### Excerpted text
::::::::::
Priors: 0.500363 0.249830 0.249807
CP(A|.): 0.499987 0.899896 0.099905  ... 0.499918
CP(B|.): 0.499286 0.100466 0.899655  ... 0.500042
Posteriors: 0.734962 0.132916 0.132122

The results agree with the numbers I gave in OP. Given my increasingly senescent brain, that comes as something of a relief!

 

[Swammerdami]

A little clarification?

What do you mean by exactly 50% without variation? Does this mean the sequence is s,~s,s,~s.... ? Or is it like flipping coin as a random variable?

In the other thread, the peculiar claim was made that the error I demonstrated in OP would be avoided by Carrier's use of probability "ranges." In the table and the simulation I don't explore WHY the numbers are what they are; they're just results from a "black box."

There are no ranges. P(A|S) as found in the simulation is 49.9959%. A longer stay at the casino would have produced a number even closer to the exact 50.00000%. No range. (Though even if there were, Carrier's results would still be distinctly wrong.)

Again, I do NOT seek to impugn Carrier. I'll guess even his meager grasp of probability theory would be adequate to understand the point. I'm just using "Carrier" as shorthand for a view expressed in the other thread.

~ ~ ~ ~ ~ ~ ~ ~

With the table and simulation code on display, I don't expect any serious objection to the simple arithmetic.

There are lots of interesting probability-based puzzles. Perhaps we can use the thread for some of those!

 

[Merle]

In another thread, there seemed to be disagreement about how to calculate simple probabilities when there are three or more outcomes to consider.

First, since we are discussing this in terms of what was said on another thread, those who are interested in seeing what was said on that thread might want to visit https://iidb.org/threads/estimating-the-probability-of-an-historic-jesus.26980/ . (At least I assume that is the thread we are talking about.)

I can't speak for Carrier, but I will give you the way I think Carrier would have responded if the data above were truly something that he found when he was estimating the range of the probability of Jesus being historical. ( in his book, https://www.amazon.com/Historicity-Jesus-Might-Reason-Doubt/dp/1909697494 )

The Bayesian formula would be:

P(S)/P(not.S) = P(H|b)/P(not.H|b) * P(A|S)/P(A|not.S)* P(B|S)/P(B|not.S)

where the notation P(x|y) means the probability of x being true if it is given that y is true.

Carrier uses upper and lower limit analysis. So in this case, I understand Carrier would calculate:

Upper limit P(S)/P(not.S) = P(H|b)/P(not.H|b) * P(A|S)/P(A|not.S)* P(B|S)/P(B|not.S) = 50/50 * .9/.1 * .9/.1 = 40.5
Lower limit P(S)/P(not.S) = P(H|b)/P(not.H|b) * P(A|S)/P(A|not.S)* P(B|S)/P(B|not.S) = 50/50 * .1/.9 * .1/.9 =0.006173

Converting this to P(S) we calculate the probability of S as:
Upper limit P(S) = 40.5/40.5+1= 97.6%
Lower limit P(S) = 0.006173/0.006173+1= 0.6%

We conclude that the probability of S is somewhere between 0.6% and 97.6%, which is practically meaningless.

Of course, in this instance, one can do a much better job of estimating if one first divides the analysis into two separate calculations, one calculating P(S1) and one calculating P(S2). And yes, when one sees something like this, then the obvious solution is to divide the analysis into two separate calculations.
::::::::::
### Recorded data
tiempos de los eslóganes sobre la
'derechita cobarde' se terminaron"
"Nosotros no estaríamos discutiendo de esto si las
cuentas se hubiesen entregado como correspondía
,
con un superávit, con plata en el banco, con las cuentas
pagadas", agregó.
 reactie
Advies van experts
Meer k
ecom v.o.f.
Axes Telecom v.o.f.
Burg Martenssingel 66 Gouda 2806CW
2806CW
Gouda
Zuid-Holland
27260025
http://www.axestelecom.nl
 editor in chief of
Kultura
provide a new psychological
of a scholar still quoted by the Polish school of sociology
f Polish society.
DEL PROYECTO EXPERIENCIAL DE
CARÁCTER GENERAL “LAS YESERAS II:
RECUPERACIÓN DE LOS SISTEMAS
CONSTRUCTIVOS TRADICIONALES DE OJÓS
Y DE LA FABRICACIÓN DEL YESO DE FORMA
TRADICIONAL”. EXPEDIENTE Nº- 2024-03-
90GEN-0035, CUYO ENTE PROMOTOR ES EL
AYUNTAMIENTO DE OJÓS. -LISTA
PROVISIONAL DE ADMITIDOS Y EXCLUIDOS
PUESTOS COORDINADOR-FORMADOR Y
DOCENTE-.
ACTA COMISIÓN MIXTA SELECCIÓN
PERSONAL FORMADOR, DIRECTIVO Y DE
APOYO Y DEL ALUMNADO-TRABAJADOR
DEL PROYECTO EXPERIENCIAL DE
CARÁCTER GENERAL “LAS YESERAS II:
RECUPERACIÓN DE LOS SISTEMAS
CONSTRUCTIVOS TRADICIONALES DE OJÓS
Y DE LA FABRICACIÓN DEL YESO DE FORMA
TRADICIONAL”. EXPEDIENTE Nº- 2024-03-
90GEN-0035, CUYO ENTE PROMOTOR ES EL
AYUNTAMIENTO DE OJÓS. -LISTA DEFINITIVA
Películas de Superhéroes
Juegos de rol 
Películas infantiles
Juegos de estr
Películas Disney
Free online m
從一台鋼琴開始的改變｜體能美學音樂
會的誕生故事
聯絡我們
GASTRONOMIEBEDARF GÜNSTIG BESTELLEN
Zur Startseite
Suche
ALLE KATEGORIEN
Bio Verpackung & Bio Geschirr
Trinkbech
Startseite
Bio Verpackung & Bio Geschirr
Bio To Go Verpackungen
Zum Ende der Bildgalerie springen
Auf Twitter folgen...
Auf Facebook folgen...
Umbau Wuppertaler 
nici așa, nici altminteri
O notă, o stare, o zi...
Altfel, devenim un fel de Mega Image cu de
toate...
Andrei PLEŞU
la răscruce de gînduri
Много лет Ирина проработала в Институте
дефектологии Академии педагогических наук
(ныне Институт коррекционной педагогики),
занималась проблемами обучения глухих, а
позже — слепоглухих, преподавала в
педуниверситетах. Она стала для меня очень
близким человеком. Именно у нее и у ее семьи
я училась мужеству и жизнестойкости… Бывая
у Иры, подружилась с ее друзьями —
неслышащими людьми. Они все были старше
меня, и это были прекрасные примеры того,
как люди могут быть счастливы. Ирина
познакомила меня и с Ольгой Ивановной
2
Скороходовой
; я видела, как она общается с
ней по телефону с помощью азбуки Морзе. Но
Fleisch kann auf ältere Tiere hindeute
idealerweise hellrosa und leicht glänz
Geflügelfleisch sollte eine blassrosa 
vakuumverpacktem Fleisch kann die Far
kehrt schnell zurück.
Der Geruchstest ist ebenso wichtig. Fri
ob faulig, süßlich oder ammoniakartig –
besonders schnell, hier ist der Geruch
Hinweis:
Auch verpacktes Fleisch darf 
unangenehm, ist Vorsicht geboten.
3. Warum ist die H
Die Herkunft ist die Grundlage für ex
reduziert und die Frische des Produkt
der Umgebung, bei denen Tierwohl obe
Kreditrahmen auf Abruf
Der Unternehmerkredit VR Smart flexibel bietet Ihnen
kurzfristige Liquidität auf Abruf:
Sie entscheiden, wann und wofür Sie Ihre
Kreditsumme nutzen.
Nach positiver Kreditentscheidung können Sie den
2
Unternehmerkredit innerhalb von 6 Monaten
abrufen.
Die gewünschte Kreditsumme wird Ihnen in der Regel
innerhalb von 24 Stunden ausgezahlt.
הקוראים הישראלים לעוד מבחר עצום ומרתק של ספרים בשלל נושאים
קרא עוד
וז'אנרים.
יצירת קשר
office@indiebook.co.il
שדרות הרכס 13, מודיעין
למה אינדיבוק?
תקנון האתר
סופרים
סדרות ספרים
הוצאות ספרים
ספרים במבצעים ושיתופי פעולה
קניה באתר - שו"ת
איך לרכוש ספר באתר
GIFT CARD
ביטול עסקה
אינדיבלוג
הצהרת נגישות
::::::::::
Rewrite the probability thread, starting at the words "There are lots" and stopping after "are talking about.)", with "disagreement" renamed to "dispute".

There are lots of interesting probability-based puzzles. Perhaps we can use the thread for some of those!

 

[Merle]

In another thread, there seemed to be dispute about how to calculate simple probabilities when there are three or more outcomes to consider.

First, since we are discussing this in terms of what was said on another thread, those who are interested in seeing what was said on that thread might want to visit https://iidb.org/threads/estimating-the-probability-of-an-historic-jesus.26980/ . (At least I assume that is the thread we are talking about.)